■ To do:
[A] Output the stretch of the mlx5 segfault bug report from "mlx5_net: port 0 Rx" through "in the meantime.", copied word for word.
[B] Write the next part of the mlx5 segfault bug report, picking up after its last sentence.

■ Selected text:
+-------+

DPDK patches and discussions
 help / color / mirror / Atom feed
* [DPDK/ethdev Bug 1419] [mlx5] Segfault when calling rte_eth_dev_start() twice
@ 2024-04-24  8:38 bugzilla
  0 siblings, 0 replies; only message in thread
From: bugzilla @ 2024-04-24  8:38 UTC (permalink / raw)
  To: dev

[-- Attachment #1: Type: text/plain, Size: 3118 bytes --]

https://bugs.dpdk.org/show_bug.cgi?id=1419

            Bug ID: 1419
           Summary: [mlx5] Segfault when calling rte_eth_dev_start() twice
           Product: DPDK
           Version: unspecified
          Hardware: x86
                OS: Linux
            Status: UNCONFIRMED
          Severity: normal
          Priority: Normal
         Component: ethdev
          Assignee: dev@dpdk.org
          Reporter: vojanec@cesnet.cz
  Target Milestone: ---

Created attachment 279
  --> https://bugs.dpdk.org/attachment.cgi?id=279&action=edit
Example application for reproducing

When calling 'rte_eth_dev_start()' on a port whose mempool is not large enough,
the function fails with
an error code '-ENOMEM' and message:

    mlx5_net: port 0 Rx queue allocation failed: Cannot allocate memory

This is expected behaviour. However, when retrying the same call right after
the failure,
the function now fails with error code '-EINVAL' and a message:

    mlx5_net: port 0 failed to set defaults flows

This behaviour is suspicious, as the expected behaviour would be to return the
same error
message since no more memory was allocated in the meantime.

Furthermore, even more suspicious and incorrect behaviour is observed when flow
isolated mode
is enabled. In that case, the first call to 'rte_eth_dev_start()' fails as
expected, but the
second call actually succeeds (return value 0). This leads to undefined
behaviour and a segfault
when calling 'rte_eth_rx_burst()' later.

+-------+

■ Data listing:
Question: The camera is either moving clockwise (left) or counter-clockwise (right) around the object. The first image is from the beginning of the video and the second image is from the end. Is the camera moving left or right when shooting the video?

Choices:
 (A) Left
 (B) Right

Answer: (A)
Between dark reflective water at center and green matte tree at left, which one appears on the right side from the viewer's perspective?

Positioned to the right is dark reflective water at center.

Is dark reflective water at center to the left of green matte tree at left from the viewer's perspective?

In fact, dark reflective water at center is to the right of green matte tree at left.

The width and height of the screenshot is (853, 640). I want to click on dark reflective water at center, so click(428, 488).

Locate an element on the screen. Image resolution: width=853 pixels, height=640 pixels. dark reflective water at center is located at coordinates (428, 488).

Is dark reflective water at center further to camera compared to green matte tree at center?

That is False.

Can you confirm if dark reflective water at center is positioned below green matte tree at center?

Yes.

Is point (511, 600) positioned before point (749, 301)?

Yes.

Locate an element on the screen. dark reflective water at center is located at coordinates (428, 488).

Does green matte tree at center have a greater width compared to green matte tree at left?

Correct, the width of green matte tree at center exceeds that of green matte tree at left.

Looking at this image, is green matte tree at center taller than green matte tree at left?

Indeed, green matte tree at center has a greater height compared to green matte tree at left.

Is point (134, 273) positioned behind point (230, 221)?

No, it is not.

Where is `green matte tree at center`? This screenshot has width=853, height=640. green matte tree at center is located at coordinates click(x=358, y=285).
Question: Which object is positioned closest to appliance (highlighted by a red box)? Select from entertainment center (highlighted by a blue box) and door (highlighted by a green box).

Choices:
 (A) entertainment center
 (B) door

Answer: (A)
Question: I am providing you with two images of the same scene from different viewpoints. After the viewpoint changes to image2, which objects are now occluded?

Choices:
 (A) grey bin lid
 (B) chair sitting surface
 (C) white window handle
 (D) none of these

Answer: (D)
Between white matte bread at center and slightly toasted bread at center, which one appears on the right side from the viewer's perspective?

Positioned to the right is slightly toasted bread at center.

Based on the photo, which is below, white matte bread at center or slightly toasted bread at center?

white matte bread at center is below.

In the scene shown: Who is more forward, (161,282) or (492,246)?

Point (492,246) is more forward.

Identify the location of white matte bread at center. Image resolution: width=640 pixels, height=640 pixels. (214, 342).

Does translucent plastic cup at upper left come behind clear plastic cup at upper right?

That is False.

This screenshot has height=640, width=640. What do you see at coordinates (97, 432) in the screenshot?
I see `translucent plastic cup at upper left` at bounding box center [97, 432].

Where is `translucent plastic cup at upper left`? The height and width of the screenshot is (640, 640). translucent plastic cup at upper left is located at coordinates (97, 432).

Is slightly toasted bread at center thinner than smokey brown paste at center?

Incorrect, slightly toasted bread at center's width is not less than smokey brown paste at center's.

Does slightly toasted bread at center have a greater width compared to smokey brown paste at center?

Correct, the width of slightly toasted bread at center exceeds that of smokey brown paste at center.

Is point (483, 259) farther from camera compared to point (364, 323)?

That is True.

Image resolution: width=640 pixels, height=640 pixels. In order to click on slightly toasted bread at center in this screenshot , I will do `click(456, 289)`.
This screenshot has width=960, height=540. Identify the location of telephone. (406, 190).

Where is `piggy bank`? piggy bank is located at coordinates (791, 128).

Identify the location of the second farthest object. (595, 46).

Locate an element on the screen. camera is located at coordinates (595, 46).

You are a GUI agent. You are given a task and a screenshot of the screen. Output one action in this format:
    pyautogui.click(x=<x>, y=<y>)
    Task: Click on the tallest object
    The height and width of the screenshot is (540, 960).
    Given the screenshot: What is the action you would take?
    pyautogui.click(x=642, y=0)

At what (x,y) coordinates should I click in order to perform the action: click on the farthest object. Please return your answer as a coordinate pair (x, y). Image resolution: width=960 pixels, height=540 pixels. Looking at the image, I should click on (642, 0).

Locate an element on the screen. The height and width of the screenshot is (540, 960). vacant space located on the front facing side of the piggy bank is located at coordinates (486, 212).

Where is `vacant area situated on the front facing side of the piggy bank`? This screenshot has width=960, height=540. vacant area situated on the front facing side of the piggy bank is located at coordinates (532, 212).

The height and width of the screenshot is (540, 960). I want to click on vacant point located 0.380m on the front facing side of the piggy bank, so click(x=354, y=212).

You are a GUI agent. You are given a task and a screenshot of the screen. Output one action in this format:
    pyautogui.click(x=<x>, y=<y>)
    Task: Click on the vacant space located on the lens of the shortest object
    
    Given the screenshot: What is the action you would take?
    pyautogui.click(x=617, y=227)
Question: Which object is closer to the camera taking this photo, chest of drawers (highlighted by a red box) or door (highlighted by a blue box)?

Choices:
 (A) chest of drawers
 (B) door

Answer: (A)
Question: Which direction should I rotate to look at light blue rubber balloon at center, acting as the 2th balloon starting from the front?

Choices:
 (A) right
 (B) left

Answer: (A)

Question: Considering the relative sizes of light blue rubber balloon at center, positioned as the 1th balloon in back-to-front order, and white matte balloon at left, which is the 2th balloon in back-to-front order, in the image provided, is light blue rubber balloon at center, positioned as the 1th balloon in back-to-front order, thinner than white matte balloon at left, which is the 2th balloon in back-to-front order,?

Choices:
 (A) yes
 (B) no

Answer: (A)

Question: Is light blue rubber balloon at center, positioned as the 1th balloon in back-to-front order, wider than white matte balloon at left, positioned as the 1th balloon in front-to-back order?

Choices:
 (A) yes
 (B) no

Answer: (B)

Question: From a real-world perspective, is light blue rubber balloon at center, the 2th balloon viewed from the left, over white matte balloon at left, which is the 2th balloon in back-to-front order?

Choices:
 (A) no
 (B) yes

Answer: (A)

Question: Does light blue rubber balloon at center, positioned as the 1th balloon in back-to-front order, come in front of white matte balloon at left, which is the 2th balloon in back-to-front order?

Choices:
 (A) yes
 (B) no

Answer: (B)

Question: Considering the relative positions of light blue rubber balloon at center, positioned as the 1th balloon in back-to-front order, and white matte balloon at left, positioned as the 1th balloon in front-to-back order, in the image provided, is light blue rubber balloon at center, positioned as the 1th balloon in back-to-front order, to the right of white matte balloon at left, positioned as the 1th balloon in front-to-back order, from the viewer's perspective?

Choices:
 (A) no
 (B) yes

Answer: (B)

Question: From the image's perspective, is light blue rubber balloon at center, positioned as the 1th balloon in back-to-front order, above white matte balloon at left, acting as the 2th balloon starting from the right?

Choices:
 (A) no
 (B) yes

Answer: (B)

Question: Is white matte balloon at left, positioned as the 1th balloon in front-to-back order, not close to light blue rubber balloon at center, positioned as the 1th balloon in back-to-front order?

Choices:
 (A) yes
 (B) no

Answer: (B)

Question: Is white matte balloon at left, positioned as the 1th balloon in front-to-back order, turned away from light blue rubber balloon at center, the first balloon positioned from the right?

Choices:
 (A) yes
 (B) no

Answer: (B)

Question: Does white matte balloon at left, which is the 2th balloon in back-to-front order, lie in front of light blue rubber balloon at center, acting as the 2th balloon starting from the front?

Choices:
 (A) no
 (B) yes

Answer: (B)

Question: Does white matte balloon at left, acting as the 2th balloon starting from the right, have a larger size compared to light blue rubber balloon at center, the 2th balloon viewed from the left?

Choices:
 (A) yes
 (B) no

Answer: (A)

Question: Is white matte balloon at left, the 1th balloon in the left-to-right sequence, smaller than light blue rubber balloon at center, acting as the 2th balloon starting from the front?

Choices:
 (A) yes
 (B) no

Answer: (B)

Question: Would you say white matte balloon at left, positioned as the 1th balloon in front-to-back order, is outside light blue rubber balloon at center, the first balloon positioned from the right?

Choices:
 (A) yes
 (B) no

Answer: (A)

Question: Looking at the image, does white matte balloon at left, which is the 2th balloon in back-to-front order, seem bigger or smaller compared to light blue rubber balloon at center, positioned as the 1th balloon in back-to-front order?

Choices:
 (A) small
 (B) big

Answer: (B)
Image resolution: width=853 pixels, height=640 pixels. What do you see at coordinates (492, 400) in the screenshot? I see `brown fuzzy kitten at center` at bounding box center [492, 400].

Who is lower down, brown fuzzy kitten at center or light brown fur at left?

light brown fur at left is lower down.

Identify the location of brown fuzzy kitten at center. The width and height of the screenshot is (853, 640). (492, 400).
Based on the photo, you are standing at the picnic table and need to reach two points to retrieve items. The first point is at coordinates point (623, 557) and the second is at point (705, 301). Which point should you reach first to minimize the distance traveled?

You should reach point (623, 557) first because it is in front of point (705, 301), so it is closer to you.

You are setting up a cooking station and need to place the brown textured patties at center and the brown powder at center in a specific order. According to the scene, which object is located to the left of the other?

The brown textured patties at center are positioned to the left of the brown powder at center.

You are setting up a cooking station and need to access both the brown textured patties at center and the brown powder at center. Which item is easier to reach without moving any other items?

+-------+

■ Task-by-task results:
[A]
mlx5_net: port 0 Rx queue allocation failed: Cannot allocate memory

This is expected behaviour. However, when retrying the same call right after
the failure,
the function now fails with error code '-EINVAL' and a message:

    mlx5_net: port 0 failed to set defaults flows

This behaviour is suspicious, as the expected behaviour would be to return the
same error
message since no more memory was allocated in the meantime.

[B]
[Steps to reproduce]
See the attached patch introducing an example application. Apply the patch and
build the application
using 'make'. Run the application as follows:

    # dpdk-hugepages --setup 2G
    # ./build/crash <EAL ARGS> -- 1024

The only application argument is the packet mempool size. Setting it to 1024
ensures that the mempool
is small enough to get allocated, but also fails the first
'rte_eth_dev_start()'.

The application initializes a single DPDK port (use the '--allow' argument to
specify), enables
flow isolate mode and attempts to start the port twice. After that, the
application segfaults when
calling 'rte_eth_rx_burst()'.

[Bug investigation]
The 'mlx5_dev_start()' function deallocates used memory when failing after its
first
call. However, it seems that it deallocates more memory than it actually
allocated, thus effectively
unconfiguring the queues (or entire port, unsure). In flow isolate mode, it
seems the second call
to 'mlx5_dev_start()' skips some initialization and does not return an error.

[DPDK Version]
Tested on:
    e2e546ab5b ("version: 24.07-rc0")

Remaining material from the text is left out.